I'm a little bit of a grammar person. I used to think I was more of a grammar person. After all, I attended school when English was a subject we spent time on every day. I have fond memories of copying sentences out of our textbook and choosing the correct verb.
Now that I have read Confessions of a Comma Queen I know that I am very certainly not a grammar person and I have a lot to learn about the English language.
Although I really enjoyed Between You & Me, Norris almost lost me a few times:
"The Latinate term for subjective is nominative, which is easy even if you don't know Latin, because to nominate, in English, is to name and a noun is always the name of something. But not all verbs can be the verb "to be" (although there are some that behave that same way), and nouns don't always stay in the subjective case. It all depends on the model of the sentence (85)."

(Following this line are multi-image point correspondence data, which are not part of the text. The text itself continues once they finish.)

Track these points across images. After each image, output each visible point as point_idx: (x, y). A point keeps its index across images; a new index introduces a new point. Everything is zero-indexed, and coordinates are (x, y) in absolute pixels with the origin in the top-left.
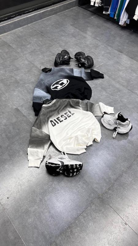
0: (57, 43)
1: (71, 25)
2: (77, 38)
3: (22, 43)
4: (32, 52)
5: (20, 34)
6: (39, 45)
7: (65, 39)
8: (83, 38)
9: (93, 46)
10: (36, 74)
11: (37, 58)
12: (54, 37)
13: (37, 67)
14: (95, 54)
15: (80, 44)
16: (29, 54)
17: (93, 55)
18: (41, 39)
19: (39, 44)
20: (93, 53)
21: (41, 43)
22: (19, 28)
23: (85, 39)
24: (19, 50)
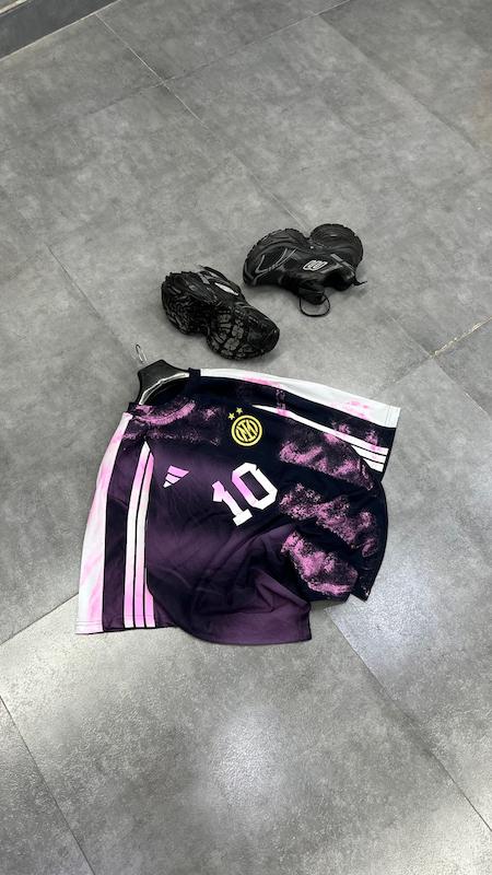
0: (242, 158)
1: (329, 17)
2: (351, 119)
3: (52, 151)
4: (98, 221)
5: (46, 79)
6: (141, 167)
7: (286, 123)
8: (386, 121)
9: (436, 181)
10: (105, 398)
11: (124, 270)
12: (224, 111)
13: (116, 342)
14: (439, 244)
15: (364, 169)
16: (81, 239)
17: (431, 253)
18: (155, 124)
19: (143, 160)
20: (433, 235)
21: (151, 157)
22: (47, 40)
23: (392, 126)
24: (31, 208)
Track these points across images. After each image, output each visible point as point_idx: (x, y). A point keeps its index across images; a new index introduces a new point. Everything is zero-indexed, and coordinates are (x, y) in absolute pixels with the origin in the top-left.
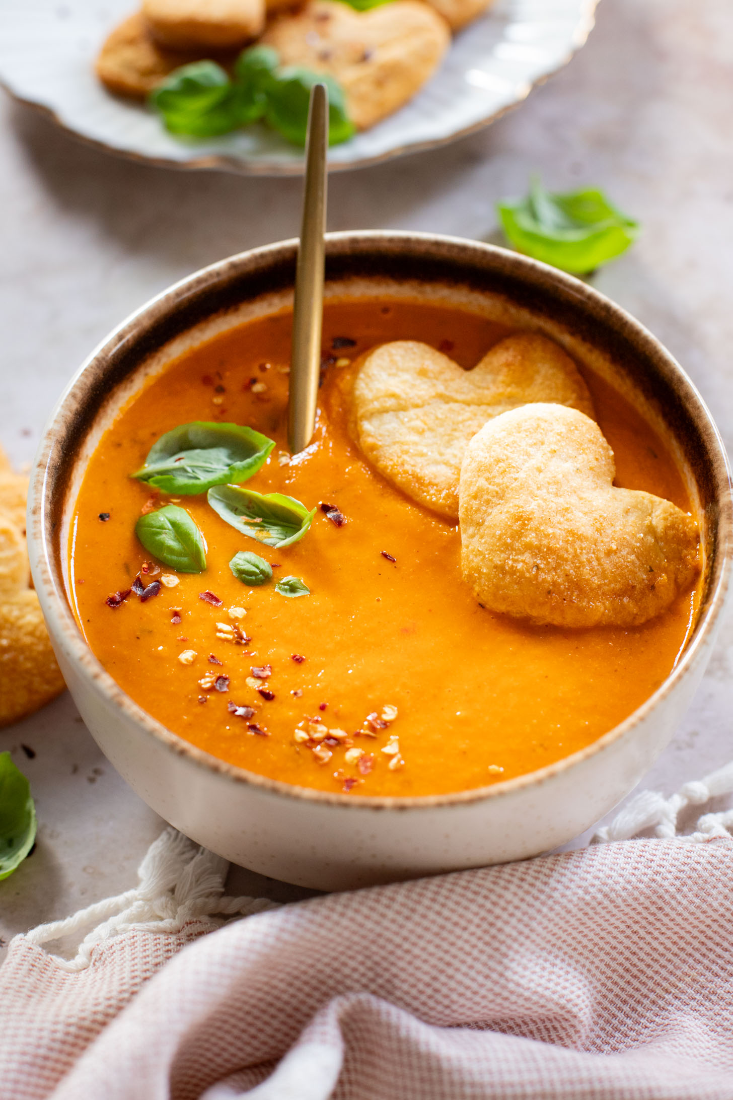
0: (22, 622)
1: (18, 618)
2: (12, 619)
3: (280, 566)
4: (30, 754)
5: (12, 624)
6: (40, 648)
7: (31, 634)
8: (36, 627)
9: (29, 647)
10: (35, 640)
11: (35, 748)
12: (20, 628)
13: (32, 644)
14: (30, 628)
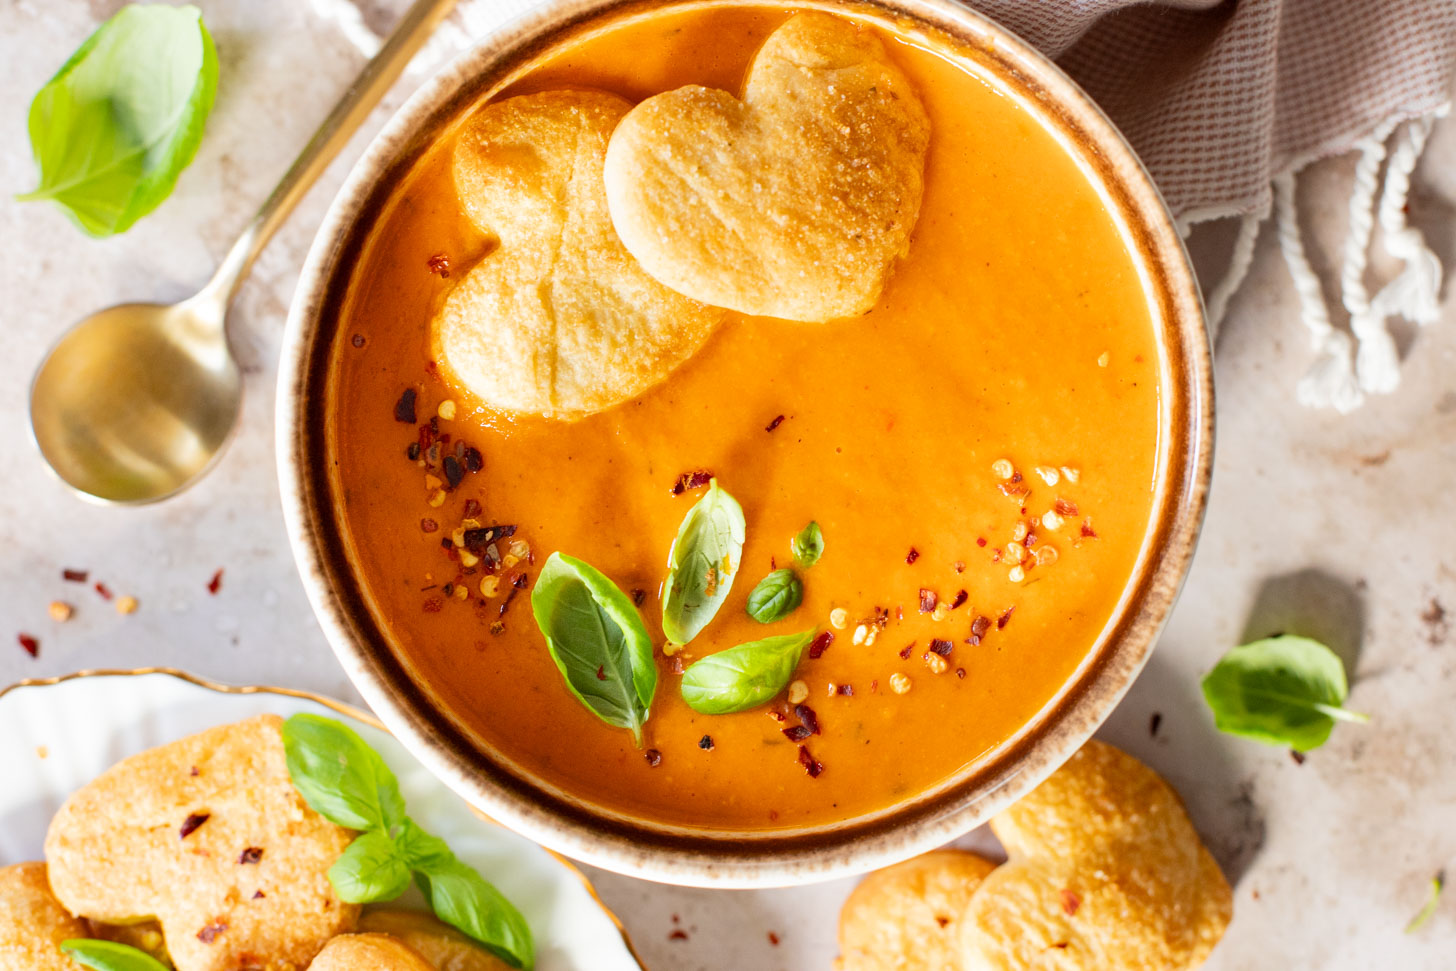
0: (1063, 824)
1: (1062, 831)
2: (1069, 835)
3: (773, 559)
4: (1156, 721)
5: (1074, 830)
6: (1073, 782)
7: (1066, 803)
8: (1056, 805)
9: (1081, 792)
10: (1071, 793)
11: (1146, 721)
12: (1070, 820)
13: (1076, 793)
14: (1063, 809)
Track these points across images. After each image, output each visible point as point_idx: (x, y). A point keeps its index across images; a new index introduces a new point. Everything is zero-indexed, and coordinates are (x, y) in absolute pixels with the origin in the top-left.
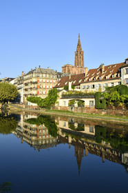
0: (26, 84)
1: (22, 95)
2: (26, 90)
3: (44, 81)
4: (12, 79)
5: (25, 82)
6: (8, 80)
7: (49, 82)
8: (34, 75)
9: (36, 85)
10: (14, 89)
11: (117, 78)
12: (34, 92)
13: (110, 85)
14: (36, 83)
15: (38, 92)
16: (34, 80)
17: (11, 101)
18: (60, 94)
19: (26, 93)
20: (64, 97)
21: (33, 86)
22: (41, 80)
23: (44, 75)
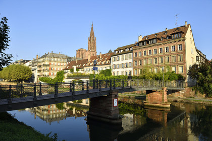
0: (40, 67)
1: (36, 76)
2: (39, 71)
3: (56, 64)
4: (28, 61)
5: (39, 64)
7: (60, 65)
8: (46, 59)
9: (48, 68)
10: (28, 71)
11: (109, 64)
12: (46, 73)
13: (104, 69)
14: (49, 65)
15: (50, 73)
16: (47, 63)
17: (25, 80)
18: (66, 75)
19: (40, 74)
20: (69, 77)
21: (45, 68)
22: (52, 63)
23: (56, 59)
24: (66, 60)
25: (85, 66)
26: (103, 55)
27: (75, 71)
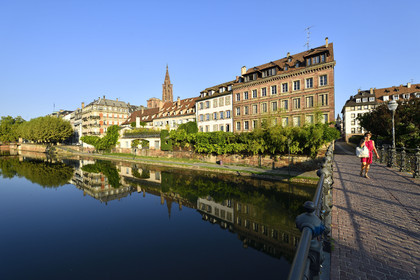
0: (85, 119)
1: (81, 135)
2: (85, 127)
3: (110, 115)
4: (70, 112)
5: (84, 116)
6: (65, 113)
7: (113, 117)
8: (94, 107)
9: (98, 121)
11: (192, 114)
12: (96, 130)
13: (185, 122)
14: (99, 118)
15: (101, 130)
16: (96, 114)
18: (121, 132)
19: (85, 130)
20: (126, 136)
21: (93, 122)
22: (105, 115)
23: (110, 108)
24: (127, 111)
25: (156, 118)
26: (182, 102)
27: (138, 125)
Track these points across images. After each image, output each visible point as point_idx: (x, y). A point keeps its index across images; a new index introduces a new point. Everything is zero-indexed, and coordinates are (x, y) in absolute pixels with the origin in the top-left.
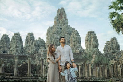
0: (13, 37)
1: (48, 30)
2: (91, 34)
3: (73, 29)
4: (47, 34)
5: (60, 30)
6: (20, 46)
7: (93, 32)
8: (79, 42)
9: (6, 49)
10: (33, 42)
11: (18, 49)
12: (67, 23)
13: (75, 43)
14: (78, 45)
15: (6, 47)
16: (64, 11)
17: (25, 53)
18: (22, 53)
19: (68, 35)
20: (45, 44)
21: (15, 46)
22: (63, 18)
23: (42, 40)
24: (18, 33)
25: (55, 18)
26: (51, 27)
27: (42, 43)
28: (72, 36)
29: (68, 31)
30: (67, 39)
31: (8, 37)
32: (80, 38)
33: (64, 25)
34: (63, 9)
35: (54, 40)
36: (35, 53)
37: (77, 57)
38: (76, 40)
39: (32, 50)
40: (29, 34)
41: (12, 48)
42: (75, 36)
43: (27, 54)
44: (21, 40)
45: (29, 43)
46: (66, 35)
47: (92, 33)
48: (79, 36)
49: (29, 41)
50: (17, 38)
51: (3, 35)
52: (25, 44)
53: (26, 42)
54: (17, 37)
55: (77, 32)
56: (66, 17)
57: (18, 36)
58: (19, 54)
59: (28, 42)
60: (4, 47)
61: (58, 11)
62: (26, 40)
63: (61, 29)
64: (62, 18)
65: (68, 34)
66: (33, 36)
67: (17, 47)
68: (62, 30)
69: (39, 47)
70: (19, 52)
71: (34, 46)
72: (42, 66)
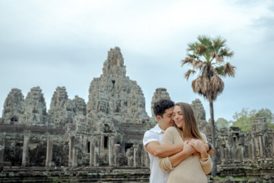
0: (29, 94)
1: (91, 83)
2: (161, 93)
3: (134, 83)
4: (90, 90)
5: (112, 84)
6: (40, 110)
7: (165, 90)
8: (143, 106)
9: (16, 114)
10: (64, 102)
11: (37, 114)
12: (125, 73)
13: (136, 106)
14: (140, 109)
15: (16, 111)
16: (120, 53)
17: (49, 122)
18: (44, 123)
19: (126, 93)
20: (85, 106)
21: (32, 110)
22: (118, 64)
23: (81, 99)
24: (38, 87)
25: (105, 64)
26: (97, 79)
27: (81, 105)
28: (130, 95)
29: (124, 87)
30: (124, 100)
31: (21, 94)
32: (144, 98)
33: (120, 76)
34: (118, 49)
35: (99, 102)
36: (67, 122)
37: (137, 131)
38: (137, 102)
39: (61, 117)
40: (59, 88)
41: (25, 113)
42: (136, 95)
43: (52, 124)
44: (42, 100)
45: (57, 105)
46: (122, 92)
47: (163, 92)
48: (143, 95)
49: (58, 101)
50: (37, 96)
51: (12, 90)
52: (51, 106)
53: (54, 102)
54: (36, 94)
55: (140, 89)
56: (123, 63)
57: (37, 92)
58: (39, 123)
59: (56, 102)
60: (13, 110)
61: (109, 52)
62: (53, 99)
63: (114, 82)
64: (116, 63)
65: (124, 90)
66: (66, 93)
67: (35, 111)
68: (116, 83)
69: (74, 111)
70: (39, 120)
71: (65, 109)
72: (72, 149)
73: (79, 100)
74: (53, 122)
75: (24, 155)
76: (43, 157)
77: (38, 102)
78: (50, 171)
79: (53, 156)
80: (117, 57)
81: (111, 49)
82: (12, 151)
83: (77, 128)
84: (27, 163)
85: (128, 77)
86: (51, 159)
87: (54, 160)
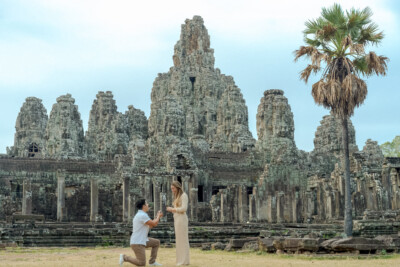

I'll admit to being nearly clueless to all of this, but then she would grab me again and it would be alright.
Despite the fact that I had to do a little thinking, I really enjoyed this book.
I have fond memories of teaching serial commas to my elementary students. Now, finally, with Norris' help I understand how the serial comma has changed - something I have always suspected.
And, while some people may not find word breaks and hyphens exciting, I was entertained by Norris' discussion about them.
Perhaps my favorite portion was the pronunciation discussion where Norris offers some input on how various words are pronounced - and mispronounced. Unfortunately I suffer from making some of the same mistakes that Norris also found herself making, and chuckling at others who were actually pronouncing the word correctly (I'm thinking de-TRY-tus vs. DET-ri-tus specifically. Who knew?).
Between You and Me is a book for people who love words and anyone who plans on using the English language in their lifetime.